Mom’s list grew rapidly, with people added every time we jogged her memory—“Remember your volunteer work with the pediatric camp?” and “How about your college friends?”
“I keep coming back to gardening, decorating, and PR,” Mom sighed. “None of them feels exactly right, though.”
“Maybe there’s something you could do that combines all of them,” suggested Grandma, looking at me thoughtfully, expectantly.
I remembered what Grandma had advised me. “Mom, maybe you should think about your passion and power. What you love doing and what you’re best at…”
Those words—spoken first by Grandma, shared by me with my mother—created an earthquake effect, shaking loose a deep wish I never knew I had. Now I felt compelled to open my own journal. I listened to that urgency.
My gaze fell on sketches of my treehouse and the urban refuge that was the High Line park in Manhattan. Without any plan, without knowing what I’d find, I turned a few pages to the ob-gyn’s office, cold and sterile compared with the healing Place of Refuge and the dolphin cove and my grandfather’s soulful inn. Past the frayed remains of the pages I had ripped out after my disastrous meeting with Sam Stone, ashamed of my whimsical fairy houses. I flipped back to a study of our backyard: the pergola draped with purple-blossomed wisteria, the sleek fire pit, the stone-paved path. And finally the healing garden.
As these images dangled like loose threads in my mind, the back of my neck prickled, no longer a warning sign of an impending premonition but a welcome inkling of a future I sought.
“Maybe there’s something that combines what we all love doing….” Electrified, I had to stand. With my hands on my hips and the breeze playing with my hair, I felt like a sea captain overlooking a coastline that was taking shape, clearer and clearer as I drew close. And there, there it was. Land ahoy. The vision that had been waiting for me all this time. I welcomed it.

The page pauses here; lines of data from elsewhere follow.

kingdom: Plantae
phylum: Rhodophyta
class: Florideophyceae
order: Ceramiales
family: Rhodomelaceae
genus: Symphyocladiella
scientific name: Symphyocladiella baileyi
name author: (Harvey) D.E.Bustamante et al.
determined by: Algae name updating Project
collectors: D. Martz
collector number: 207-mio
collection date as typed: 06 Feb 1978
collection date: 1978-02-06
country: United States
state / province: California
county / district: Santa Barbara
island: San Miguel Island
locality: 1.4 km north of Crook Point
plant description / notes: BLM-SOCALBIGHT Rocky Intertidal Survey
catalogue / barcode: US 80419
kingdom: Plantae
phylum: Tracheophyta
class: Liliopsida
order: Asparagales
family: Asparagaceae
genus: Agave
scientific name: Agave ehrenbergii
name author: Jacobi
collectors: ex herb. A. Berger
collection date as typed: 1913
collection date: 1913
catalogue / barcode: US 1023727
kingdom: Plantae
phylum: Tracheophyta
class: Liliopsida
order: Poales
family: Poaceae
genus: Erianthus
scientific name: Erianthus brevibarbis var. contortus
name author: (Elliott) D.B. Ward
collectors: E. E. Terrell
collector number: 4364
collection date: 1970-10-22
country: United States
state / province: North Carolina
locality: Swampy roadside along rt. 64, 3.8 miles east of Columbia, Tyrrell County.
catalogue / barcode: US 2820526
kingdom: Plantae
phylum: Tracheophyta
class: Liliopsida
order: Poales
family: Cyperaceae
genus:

“What if one day we created a treehouse sanctuary?” I asked aloud. “Where people could come heal… like us? Or people who are recovering from cancer. We could design a place where they’d be nurtured with awesome food. And gardens they could roam and experts to guide their journey? We would pamper them.”
It wasn’t my globe-trotting grandmother who encouraged me to explore further, but my mom, whom I once believed to be deathly dull. She built on my idea: “We’d want people who couldn’t afford fancy spas like Canyon Ranch or Miraval. They’d flock to us to rejuvenate.”
Grandma chimed in, “And we’d have a mud bath. Oh! And a labyrinth. Must have a labyrinth.”